Leviathan Wakes by James S A Corey: Book Review
Wanting to take a break from an overdose of “Gritty realistic” fantasy – I decided to try the hugely successful Hugo-nominated space opera, Leviathan Wakes by James S A Corey that came out last year (2011) and was definitely the toast of the entire SFF Community for over a year. True to all its hype, awards and favorable reviews on the net, this book was a rip roaring fun ride with all stops pulled out. A sweeping space opera that brings back the joy of light-hearted science fiction with the just the right bit of intellectual overdose but a lot of character-driven drama that forces you to think and digest the believable premise to the story. This book forms part One of a series called The Expanse, with two more on its way ( part-II, Caliban’s War is out even as I write this and I believe the Epstein-drive powered space joy-ride takes readers to the next level!)

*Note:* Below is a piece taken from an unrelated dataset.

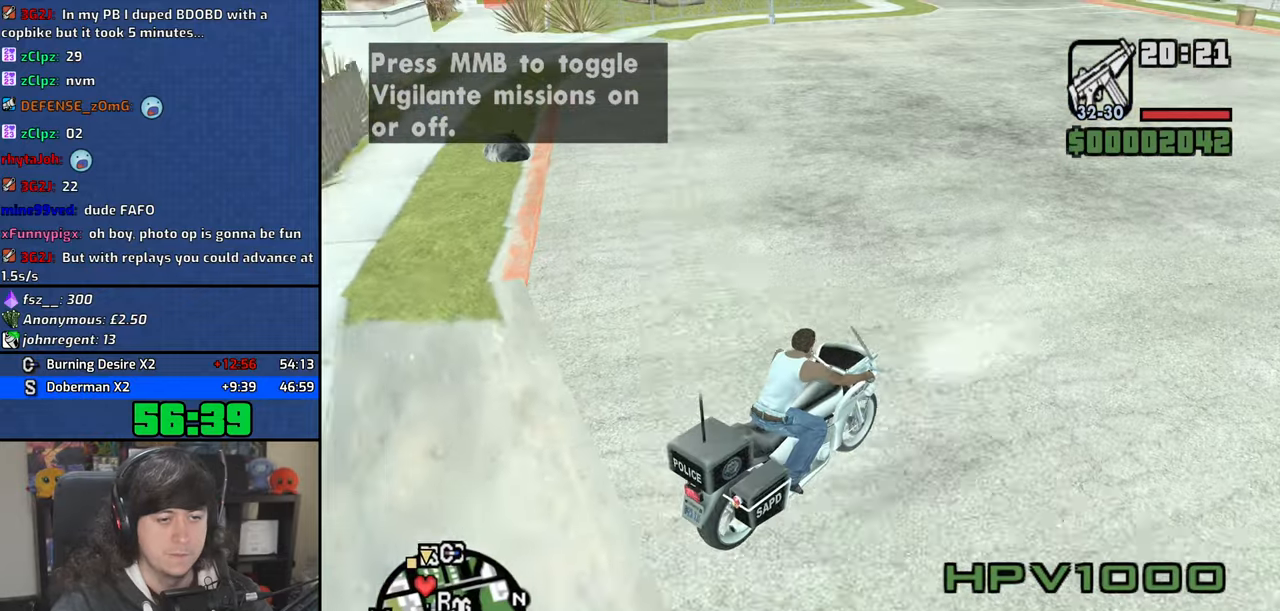
{"keys": ["s", "space"], "mouse": [], "events": []}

The Expanse is set in a time-frame where space travel to the far out galaxies is still a science-fiction dream, but humans have gone out to start living on Mars and the belt of asteroids, moons between Jupiter and Saturn. Peppered with interesting org names like the OPA (Outer Planetary Alliance), the first book introduces us to the Earthsters & Martians known as the inner planets and the far out people living on the Belt. It sets up quite nicely the beliefs, philosophies and conflicts between these set of people that is relevant to the basis of the series. Government clashes, political intrigues, nuke explosions, space – chases, gun fights and zombies – a heady concoction of all this in a light SF-esque base, this describes the Leviathan Wakes best.
It’s at heart a character study of the two men, Holden and Miller around whom is pivoted the entire plot. As different as chalk and cheese, it’s the crackling interactions between these two that make up for most of the golden moments in the book. Wit and sarcasm as sharp as the acetylene-cutting torches used in space drives, the conflicting mental make-up of the two heroes drives the book forward.
Holden is your quintessential hero, smooth talking, good looking hero material with a heart of gold and a righteous conscience hardwired in ethics of black and white. At the beginning of the story, he’s the XO (Exec Office, something like a second in command or First Mate) of this space ship freighter that lugs ice from the moons of Saturn back to space stations in need at the Belt. The story goes on an Epstein-powered high speed drive once this harmless freighter locates an abandoned space ship that looks to have been attacked and boarded on by pirates. The ship is attacked by a stealth ship and everybody on board the freighter is killed. Holden and four of his immediate crew escape. Holden relays this dastardly act to the entire galaxy - making it seem like a Martian naval fleet attack.
Back on the Belt, Miller who is a detective on board one of the Belter space stations, responsible for peace and security gets a new case: tracing a missing girl. the complications arise when he realizes the missing girl had been a passenger aboard the abandoned ship that was attacked and boarded on in the middle of nowhere – which Holden’s crew had stumbled upon.
Authors weave in an air of mystery/noire into the proceedings with Miller tracking down the clues and piecing together what happened aboard the abandoned space ship and why was Holden’s crew attacked. Meanwhile Holden on the run from unknown assailants – join hands with Miller and they unearth a deadly secret that might spill out from the Belt and engulf the whole galaxy. A secret for which they are being hunted by powerful organizations who would stop at nothing. From here on, the tale just blows over at a scorching pace till the jigsaw puzzle is put together at the end.
The authors go subtle, dropping hints and not revealing the entire master plot and this kept me hooked on pretty fine. The detective’s best qualities are perhaps his detachedness and a grim sense of realism that keeps him and the entire Holden crew alive through the book. A dour faced drunken loser with little or no hopes of human salvation, Miller is a far more interesting character than Holden. I found him to be much more engaging but clearly, Holden is the star of the book for the authors, for he is the character that grows up and evolves through the book. The others are all well etched out – a winner for me is the sinister Colonel Fred Johnson – whom we don’t really know if he is evil or a savior of humanity. The author keeps the suspense till the end. I did find bits a little boring – but as the boredom tended to slip down a slope and gather momentum, the authors would kick in with a new tit bit that would make my ship soar again. Very well written, brilliantly paced plot.
The authors have set out to write just that. A lucid old fashioned space opera that is RARE these days – keeping things simple and shooting straight. Thank you for introducing me to the Expanse. Would definitely be on the ride for the rest of the exploration. Five stars.